Segregate Even and Odd Nodes in a Linked List
Problem Description​
In a linked list, the goal is to rearrange the nodes such that all even-valued nodes appear before all odd-valued nodes. The relative order of the even and odd nodes should remain the same as in the original list. For example, given the linked list 1 -> 2 -> 3 -> 4 -> 5, the output should be 2 -> 4 -> 1 -> 3 -> 5.
Approach​
To segregate even and odd nodes, we can use the following approach:
-
Initialize Pointers:
- Use two pointers to keep track of the even and odd nodes separately:
evenHeadandoddHead. - Create two additional pointers to build the segregated list:
evenTailandoddTail.
- Use two pointers to keep track of the even and odd nodes separately:
-
Traverse the List:
- Iterate through the linked list and for each node:
- If the node's value is even, append it to the even list.

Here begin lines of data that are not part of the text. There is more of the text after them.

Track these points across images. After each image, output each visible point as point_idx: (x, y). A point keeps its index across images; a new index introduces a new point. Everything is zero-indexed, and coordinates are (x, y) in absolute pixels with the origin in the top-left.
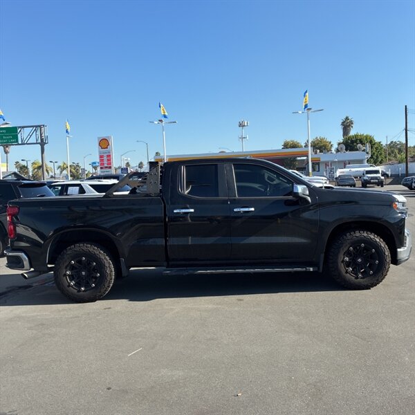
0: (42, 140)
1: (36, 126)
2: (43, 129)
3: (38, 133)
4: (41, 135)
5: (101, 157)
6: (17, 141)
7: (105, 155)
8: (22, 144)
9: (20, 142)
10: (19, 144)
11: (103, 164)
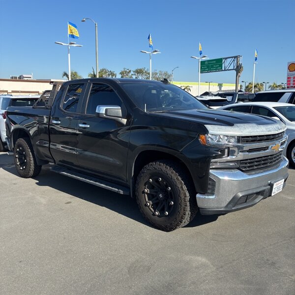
0: (237, 67)
1: (235, 57)
2: (239, 58)
3: (235, 62)
4: (237, 63)
5: (288, 78)
6: (222, 68)
7: (292, 77)
8: (225, 70)
9: (223, 69)
10: (222, 71)
11: (290, 84)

- If the node's value is odd, append it to the odd list.
- Iterate through the linked list and for each node:
-
Combine the Lists:
- After traversing the list, connect the end of the even list to the head of the odd list.
-
Handle Edge Cases:
- If the even list is empty, return the head of the odd list.

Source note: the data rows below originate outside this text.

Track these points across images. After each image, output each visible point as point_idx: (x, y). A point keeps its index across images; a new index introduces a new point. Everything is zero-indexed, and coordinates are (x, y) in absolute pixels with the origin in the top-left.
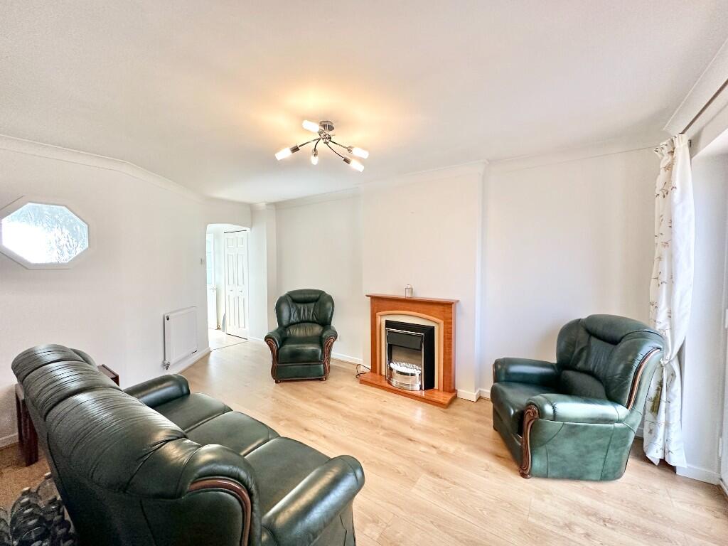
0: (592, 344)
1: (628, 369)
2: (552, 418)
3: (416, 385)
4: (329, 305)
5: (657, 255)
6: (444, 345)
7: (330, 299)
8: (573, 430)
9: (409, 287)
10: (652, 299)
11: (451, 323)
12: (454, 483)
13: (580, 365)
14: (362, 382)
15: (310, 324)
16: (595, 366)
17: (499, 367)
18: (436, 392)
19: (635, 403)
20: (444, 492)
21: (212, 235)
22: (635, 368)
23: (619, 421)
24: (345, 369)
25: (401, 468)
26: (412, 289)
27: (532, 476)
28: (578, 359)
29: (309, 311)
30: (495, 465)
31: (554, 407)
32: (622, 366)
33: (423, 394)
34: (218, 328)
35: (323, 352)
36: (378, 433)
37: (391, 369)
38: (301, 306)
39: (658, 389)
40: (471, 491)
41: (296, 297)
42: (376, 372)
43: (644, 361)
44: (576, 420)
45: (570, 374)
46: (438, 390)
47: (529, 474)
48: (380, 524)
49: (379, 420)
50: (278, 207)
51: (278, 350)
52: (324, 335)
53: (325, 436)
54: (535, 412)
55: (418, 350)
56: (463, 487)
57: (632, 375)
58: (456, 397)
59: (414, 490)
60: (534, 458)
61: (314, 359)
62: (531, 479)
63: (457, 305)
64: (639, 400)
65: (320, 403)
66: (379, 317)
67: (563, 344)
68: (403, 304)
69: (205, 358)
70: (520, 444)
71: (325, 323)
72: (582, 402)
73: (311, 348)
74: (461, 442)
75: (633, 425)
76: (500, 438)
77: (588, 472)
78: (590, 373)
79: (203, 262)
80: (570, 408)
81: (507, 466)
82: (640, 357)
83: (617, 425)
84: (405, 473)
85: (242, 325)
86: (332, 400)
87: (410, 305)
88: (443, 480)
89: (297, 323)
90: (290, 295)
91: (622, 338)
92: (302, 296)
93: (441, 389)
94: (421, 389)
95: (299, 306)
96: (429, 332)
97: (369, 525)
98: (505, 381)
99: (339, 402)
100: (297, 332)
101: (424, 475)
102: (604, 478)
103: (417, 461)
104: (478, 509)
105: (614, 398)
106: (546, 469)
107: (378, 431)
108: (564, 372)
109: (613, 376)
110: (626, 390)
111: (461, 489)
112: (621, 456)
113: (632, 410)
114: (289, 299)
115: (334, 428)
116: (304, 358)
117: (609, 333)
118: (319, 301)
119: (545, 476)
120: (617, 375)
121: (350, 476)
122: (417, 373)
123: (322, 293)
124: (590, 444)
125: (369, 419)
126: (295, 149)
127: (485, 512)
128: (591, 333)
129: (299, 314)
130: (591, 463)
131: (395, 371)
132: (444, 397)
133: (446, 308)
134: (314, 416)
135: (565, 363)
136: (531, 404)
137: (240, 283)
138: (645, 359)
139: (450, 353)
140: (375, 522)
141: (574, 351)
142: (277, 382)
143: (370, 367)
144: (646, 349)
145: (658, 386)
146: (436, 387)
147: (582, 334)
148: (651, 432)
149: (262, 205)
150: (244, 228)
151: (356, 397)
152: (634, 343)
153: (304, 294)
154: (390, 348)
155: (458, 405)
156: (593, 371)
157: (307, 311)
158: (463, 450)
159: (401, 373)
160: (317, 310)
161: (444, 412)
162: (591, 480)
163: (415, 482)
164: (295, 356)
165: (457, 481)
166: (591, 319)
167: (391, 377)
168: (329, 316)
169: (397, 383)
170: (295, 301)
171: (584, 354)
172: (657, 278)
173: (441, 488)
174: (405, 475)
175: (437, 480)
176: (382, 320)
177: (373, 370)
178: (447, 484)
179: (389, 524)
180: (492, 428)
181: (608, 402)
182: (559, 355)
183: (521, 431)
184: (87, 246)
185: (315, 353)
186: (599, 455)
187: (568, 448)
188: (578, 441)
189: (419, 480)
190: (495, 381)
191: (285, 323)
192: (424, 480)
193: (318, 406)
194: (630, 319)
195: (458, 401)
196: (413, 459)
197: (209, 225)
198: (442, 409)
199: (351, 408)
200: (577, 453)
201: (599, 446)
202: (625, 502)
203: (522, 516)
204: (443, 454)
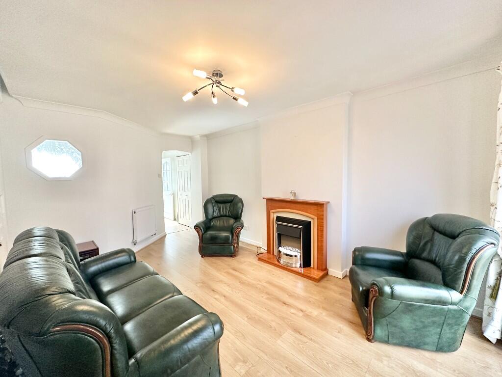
0: (435, 238)
1: (462, 260)
2: (390, 297)
3: (297, 263)
4: (240, 205)
5: (497, 163)
6: (318, 236)
7: (241, 201)
8: (410, 308)
9: (293, 192)
10: (492, 201)
11: (323, 219)
12: (311, 339)
13: (425, 255)
14: (260, 259)
15: (227, 218)
16: (436, 257)
17: (357, 253)
18: (312, 270)
19: (469, 289)
20: (301, 346)
21: (170, 158)
22: (468, 260)
23: (452, 304)
24: (249, 249)
25: (273, 324)
26: (295, 194)
27: (376, 341)
28: (423, 250)
29: (226, 209)
30: (347, 329)
31: (392, 289)
32: (457, 258)
33: (302, 270)
34: (175, 220)
35: (232, 237)
36: (262, 297)
37: (280, 252)
38: (221, 206)
39: (497, 279)
40: (323, 347)
41: (217, 199)
42: (270, 253)
43: (477, 254)
44: (412, 300)
45: (417, 262)
46: (314, 268)
47: (373, 338)
48: (248, 364)
49: (265, 287)
50: (209, 137)
51: (203, 234)
52: (234, 225)
53: (224, 296)
54: (376, 291)
55: (298, 238)
56: (318, 343)
57: (465, 266)
58: (327, 274)
59: (279, 342)
60: (376, 327)
61: (226, 241)
62: (375, 343)
63: (328, 204)
64: (473, 287)
65: (228, 273)
66: (272, 214)
67: (412, 238)
68: (288, 204)
69: (162, 240)
70: (366, 315)
71: (237, 217)
72: (418, 286)
73: (224, 234)
74: (324, 309)
75: (467, 308)
76: (355, 308)
77: (425, 344)
78: (433, 262)
79: (160, 176)
80: (407, 290)
81: (357, 331)
82: (474, 251)
83: (450, 307)
84: (275, 328)
85: (188, 218)
86: (236, 271)
87: (293, 205)
88: (303, 337)
89: (219, 217)
90: (213, 198)
91: (459, 234)
92: (222, 199)
93: (316, 267)
94: (300, 267)
95: (220, 205)
96: (307, 226)
97: (241, 364)
98: (361, 265)
99: (241, 273)
100: (217, 223)
101: (290, 331)
102: (440, 349)
103: (286, 320)
104: (325, 362)
105: (449, 284)
106: (387, 337)
107: (263, 295)
108: (411, 260)
109: (449, 265)
110: (459, 278)
111: (316, 345)
112: (455, 333)
113: (465, 296)
114: (213, 201)
115: (232, 291)
116: (219, 241)
117: (449, 229)
118: (233, 202)
119: (387, 342)
120: (451, 265)
121: (209, 328)
122: (298, 255)
123: (235, 196)
124: (427, 321)
125: (258, 286)
126: (196, 93)
127: (330, 365)
128: (435, 229)
129: (220, 211)
130: (428, 336)
131: (282, 253)
132: (317, 274)
133: (319, 207)
134: (221, 281)
135: (413, 253)
136: (374, 284)
137: (186, 190)
138: (478, 252)
139: (322, 241)
140: (245, 362)
141: (420, 244)
142: (202, 257)
143: (266, 249)
144: (480, 244)
145: (497, 276)
146: (312, 266)
147: (428, 229)
148: (489, 315)
149: (198, 137)
150: (188, 153)
151: (253, 270)
152: (469, 238)
153: (223, 197)
154: (279, 236)
155: (327, 280)
156: (435, 260)
157: (225, 209)
158: (324, 315)
159: (287, 255)
160: (232, 208)
161: (315, 285)
162: (428, 350)
163: (281, 335)
164: (214, 239)
165: (313, 338)
166: (436, 217)
167: (280, 257)
168: (240, 212)
169: (284, 261)
170: (217, 202)
171: (429, 245)
172: (497, 182)
173: (300, 342)
174: (275, 330)
175: (297, 335)
176: (274, 216)
177: (269, 251)
178: (305, 340)
179: (254, 365)
180: (351, 300)
181: (443, 287)
182: (409, 246)
183: (367, 304)
184: (82, 166)
185: (227, 238)
186: (434, 331)
187: (406, 322)
188: (415, 318)
189: (285, 335)
190: (353, 264)
191: (210, 217)
192: (289, 335)
193: (225, 275)
194: (469, 218)
195: (328, 277)
196: (283, 318)
197: (164, 152)
198: (314, 283)
199: (248, 278)
200: (414, 327)
201: (434, 323)
202: (457, 372)
203: (361, 372)
204: (307, 316)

- If the odd list is empty, return the head of the even list.
Implementation​
Java​
class Node {
int value;
Node next;
Node(int val) {
this.value = val;
this.next = null;
}
}
class LinkedList {
Node head;
// Function to segregate even and odd nodes
public Node segregateEvenOdd() {
if (head == null) return null;
Node evenHead = null, oddHead = null;
Node evenTail = null, oddTail = null;
Node current = head;
while (current != null) {
if (current.value % 2 == 0) {
// Append to even list
if (evenHead == null) {
evenHead = current;
evenTail = evenHead;
} else {
evenTail.next = current;
evenTail = evenTail.next;
}
} else {
// Append to odd list
if (oddHead == null) {
oddHead = current;
oddTail = oddHead;
} else {
oddTail.next = current;
oddTail = oddTail.next;
}
}
current = current.next;
}
// Combine even and odd lists
if (evenTail != null) {
evenTail.next = oddHead;
}
if (oddTail != null) {
oddTail.next = null; // End the odd list
}
return evenHead != null ? evenHead : oddHead; // Return the head of the combined list
}
// Function to add a new node at the end of the list
public void a
C++​
#include <iostream>
class Node {
public:
int value;
Node* next;
Node(int val) : value(val), next(nullptr) {}
};
class LinkedList {
public:
Node* head;
LinkedList() : head(nullptr) {}
// Function to segregate even and odd nodes
Node* segregateEvenOdd() {
if (!head) return nullptr;
Node* evenHead = nullptr;
Node* oddHead = nullptr;
Node* evenTail = nullptr;
Node* oddTail = nullptr;
Node* current = head;
while (current) {
if (current->value % 2 == 0) {
// Append to even list
if (!evenHead) {
evenHead = current;
evenTail = evenHead;
} else {
evenTail->next = current;
evenTail = evenTail->next;
}
} else {
// Append to odd list
if (!oddHead) {
oddHead = current;
oddTail = oddHead;
} else {
oddTail->next = current;
oddTail = oddTail->next;
}
}
current = current->next;
}
// Combine even and odd lists
if (evenTail) {
evenTail->next = oddHead;
}
if (oddTail) {
oddTail->next = nullptr; // End the odd list
}
return evenHead ? evenHead : oddHead; // Return the head of the combined list
}
// Function to add a new node at the end of the list
void append(int value) {
Node* newNode = new Node(value);
if (!head) {
head = newNode;
return;
}
Node* current = head;
while (current->next) {
current = current->next;
}
current->next = newNode;
}
// Function to print the linked list
void printList() {
Node* current = head;
while (current) {
std::cout << current->value << " -> ";
current = current->next;
}
std::cout << "nullptr" << std::endl;
}
};
// Example usage
int main() {
LinkedList ll;
ll.append(1);
ll.append(2);
ll.append(3);
ll.append(4);
ll.append(5);
std::cout << "Original list: ";
ll.printList();
ll.head = ll.segregateEvenOdd();
std::cout << "Segregated list: ";
ll.printList();
return 0;
}
Python​
class Node:
def __init__(self, value):
self.value = value
self.next = None
class LinkedList:
def __init__(self):
self.head = None
def segregate_even_odd(self):
if self.head is None:
return None
even_head = even_tail = None
odd_head = odd_tail = None
current = self.head
while current:
if current.value % 2 == 0:
# Append to even list
if even_head is None:
even_head = even_tail = current
else:
even_tail.next = current
even_tail = even_tail.next
else:
# Append to odd list
if odd_head is None:
odd_head = odd_tail = current
else:
odd_tail.next = current
odd_tail = odd_tail.next
current = current.next
# Combine even and odd lists
if even_tail:
eve